Studies show that language models amplify the biases in data on which they were trained. For instance, Codex, a code-generating model developed by OpenAI, can be prompted to write “terrorist” when fed the word “Islam.” Another large language model from Cohere tends to associate men and women with stereotypically “male” and “female” occupations, like “male scientist” and “female housekeeper.”

That’s because language models are essentially a probability distribution over words or sequences of words. In practice, a model gives the probability of a word sequence being “valid” — i.e., resembling how people write. Some language models are trained on hundreds of gigabytes of text from occasionally toxic websites and so learn to correlate certain genders, races, ethnicities, and religions with “negative” words, because the negative words are overrepresented in the texts.

The model powering Perspective was built to classify rather than generate text. But it learns the same associations — and therefore biases — as generative models. In a study published by researchers at the University of Oxford, the Alan Turing Institute, Utrecht University, and the University of Sheffield, an older version of Perspective struggled to recognize hate speech that used “reclaimed” slurs like “queer” and spelling variations like missing characters. An earlier University of Washington paper published in 2019 found that Perspective was more likely to label tweets from Black users offensive versus tweets from white users.
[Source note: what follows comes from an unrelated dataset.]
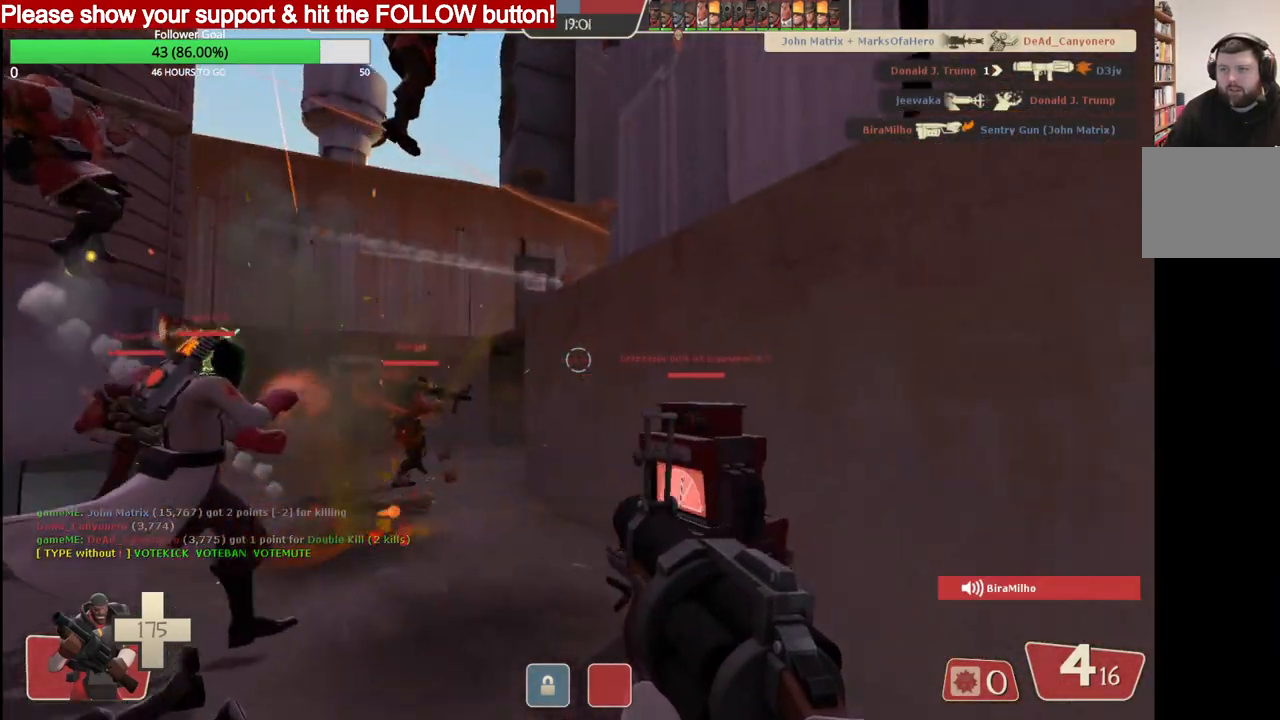
{"buttons": [], "left_stick": "up-left", "right_stick": "center", "events": [[467, "left_stick", "up-left"]]}
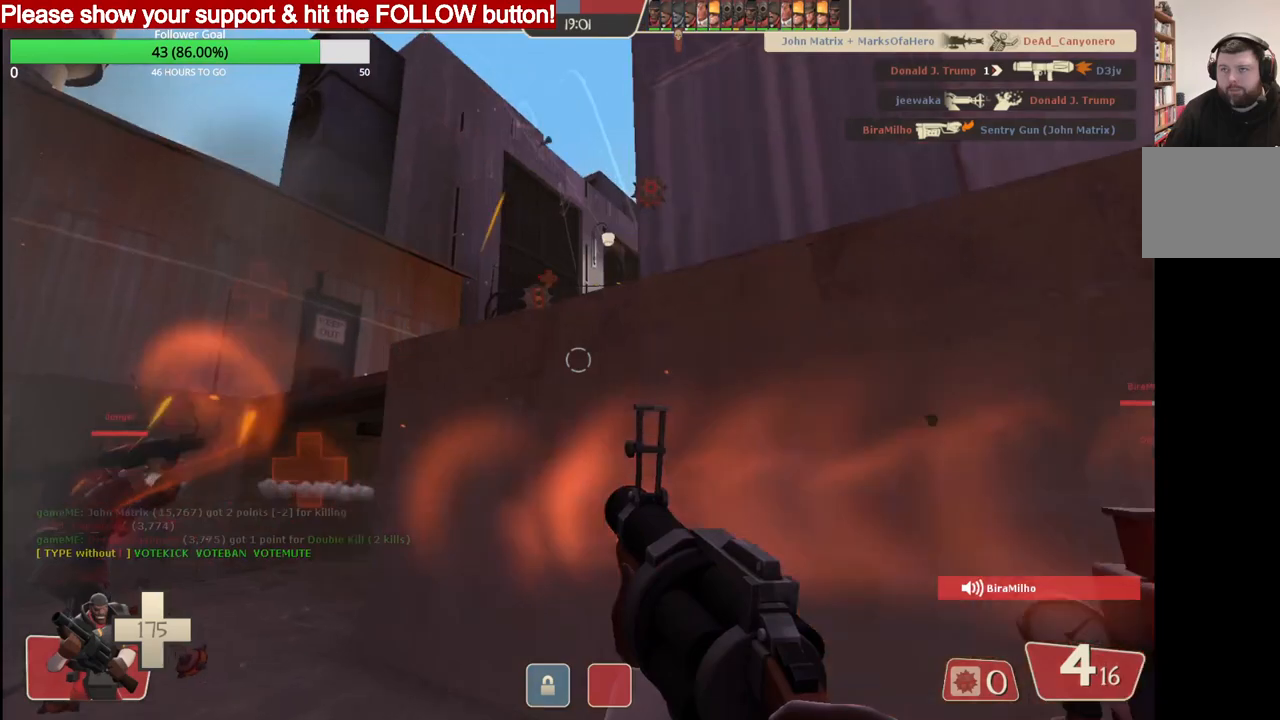
{"buttons": [], "left_stick": "up-left", "right_stick": "center", "events": []}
The problem extends beyond Jigsaw and Perspective. In 2019, engineers at Meta (formerly Facebook) reportedly discovered that a moderation algorithm at Meta-owned owned Instagram was 50% more likely to ban Black users than white users. More recent reporting revealed that, at one point, the hate speech detection systems Meta used on Facebook aggressively detected comments denigrating white people more than attacks on other demographic groups.

For its part, Jigsaw acknowledges that Perspective doesn’t always work well in certain areas. But the company stresses that it’s intent on reducing false positives for “the high toxicity thresholds that most Perspective users employ.” Perspective users can adjust the confidence level that the model must reach to deem a comment “toxic.” Jigsaw says that most users — which include The New York Times — set the threshold at .7-.9 (70% to 90% confident, where .5 [50%] equates to a coin flip).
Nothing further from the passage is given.